→ **Task brief**
In the listing below, find the line containing "Independence-Alliance" and the line containing "Ketchi in Alaska in the ...". Repeat exactly those two lines and every line between them, nothing more.

→ **Extracted material**
--------------------

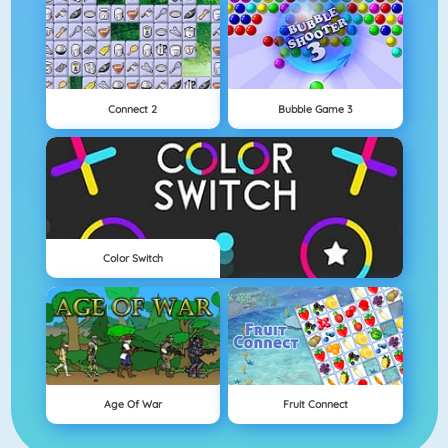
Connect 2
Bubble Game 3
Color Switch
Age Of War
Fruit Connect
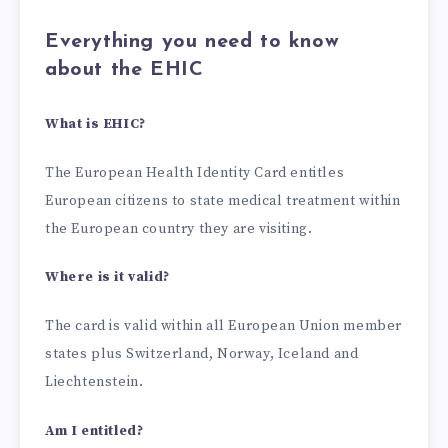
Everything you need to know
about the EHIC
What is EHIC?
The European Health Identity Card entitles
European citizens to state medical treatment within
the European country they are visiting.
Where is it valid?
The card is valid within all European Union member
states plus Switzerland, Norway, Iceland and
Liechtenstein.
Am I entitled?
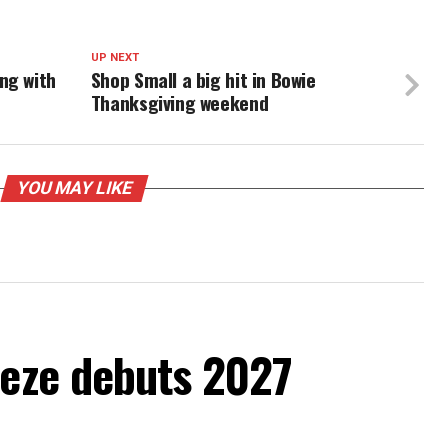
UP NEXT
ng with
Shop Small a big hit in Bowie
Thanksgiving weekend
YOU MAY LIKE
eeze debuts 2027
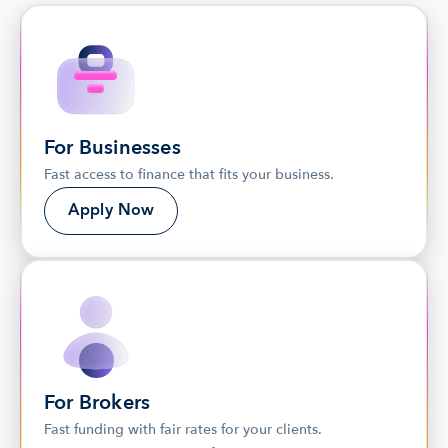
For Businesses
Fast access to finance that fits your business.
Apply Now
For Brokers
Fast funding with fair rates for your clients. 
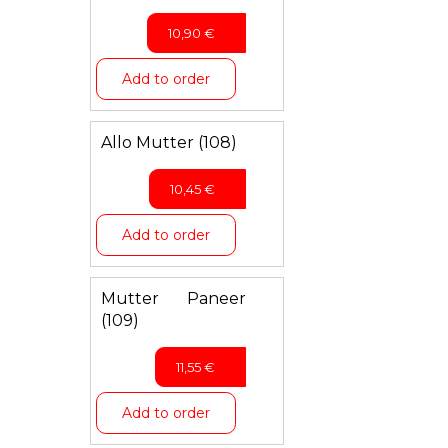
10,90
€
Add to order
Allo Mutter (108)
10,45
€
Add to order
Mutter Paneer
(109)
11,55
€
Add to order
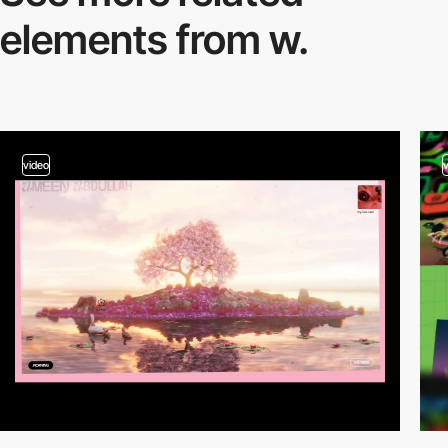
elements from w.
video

--------------------

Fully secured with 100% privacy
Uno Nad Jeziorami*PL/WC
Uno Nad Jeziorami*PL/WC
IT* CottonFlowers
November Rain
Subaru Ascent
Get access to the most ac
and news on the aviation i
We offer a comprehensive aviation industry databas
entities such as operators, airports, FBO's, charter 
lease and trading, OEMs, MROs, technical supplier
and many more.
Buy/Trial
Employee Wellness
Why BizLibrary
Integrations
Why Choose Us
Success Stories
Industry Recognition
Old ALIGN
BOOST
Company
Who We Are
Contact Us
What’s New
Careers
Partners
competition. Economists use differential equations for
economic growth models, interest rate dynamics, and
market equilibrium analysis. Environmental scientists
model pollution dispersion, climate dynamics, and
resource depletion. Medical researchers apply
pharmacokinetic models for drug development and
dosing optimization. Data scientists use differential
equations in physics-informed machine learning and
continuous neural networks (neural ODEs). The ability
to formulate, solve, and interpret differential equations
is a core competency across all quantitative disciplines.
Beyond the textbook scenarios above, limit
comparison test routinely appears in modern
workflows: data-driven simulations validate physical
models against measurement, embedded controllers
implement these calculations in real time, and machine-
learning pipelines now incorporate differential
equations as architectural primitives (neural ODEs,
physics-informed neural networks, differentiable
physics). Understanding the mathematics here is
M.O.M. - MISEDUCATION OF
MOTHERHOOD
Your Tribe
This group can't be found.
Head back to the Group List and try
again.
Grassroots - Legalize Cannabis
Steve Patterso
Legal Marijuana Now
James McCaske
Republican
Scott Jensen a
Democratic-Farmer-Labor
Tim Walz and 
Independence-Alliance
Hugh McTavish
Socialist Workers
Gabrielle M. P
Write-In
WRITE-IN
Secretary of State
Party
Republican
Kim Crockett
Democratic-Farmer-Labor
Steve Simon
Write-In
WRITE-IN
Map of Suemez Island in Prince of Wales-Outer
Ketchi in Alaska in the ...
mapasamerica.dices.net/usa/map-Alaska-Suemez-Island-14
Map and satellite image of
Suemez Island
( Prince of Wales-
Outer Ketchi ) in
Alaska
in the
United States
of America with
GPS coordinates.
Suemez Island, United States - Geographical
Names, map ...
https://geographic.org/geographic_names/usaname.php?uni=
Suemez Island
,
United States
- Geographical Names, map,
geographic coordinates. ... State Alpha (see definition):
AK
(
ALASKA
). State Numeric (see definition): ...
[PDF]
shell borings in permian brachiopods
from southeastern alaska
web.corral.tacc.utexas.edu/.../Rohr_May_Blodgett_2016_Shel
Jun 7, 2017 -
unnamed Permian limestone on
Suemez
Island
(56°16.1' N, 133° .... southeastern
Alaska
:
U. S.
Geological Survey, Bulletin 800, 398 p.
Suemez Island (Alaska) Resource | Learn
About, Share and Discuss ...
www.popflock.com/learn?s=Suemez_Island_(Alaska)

--------------------

→ **Result of the task**
Independence-Alliance
Hugh McTavish
Socialist Workers
Gabrielle M. P
Write-In
WRITE-IN
Secretary of State
Party
Republican
Kim Crockett
Democratic-Farmer-Labor
Steve Simon
Write-In
WRITE-IN
Map of Suemez Island in Prince of Wales-Outer
Ketchi in Alaska in the ...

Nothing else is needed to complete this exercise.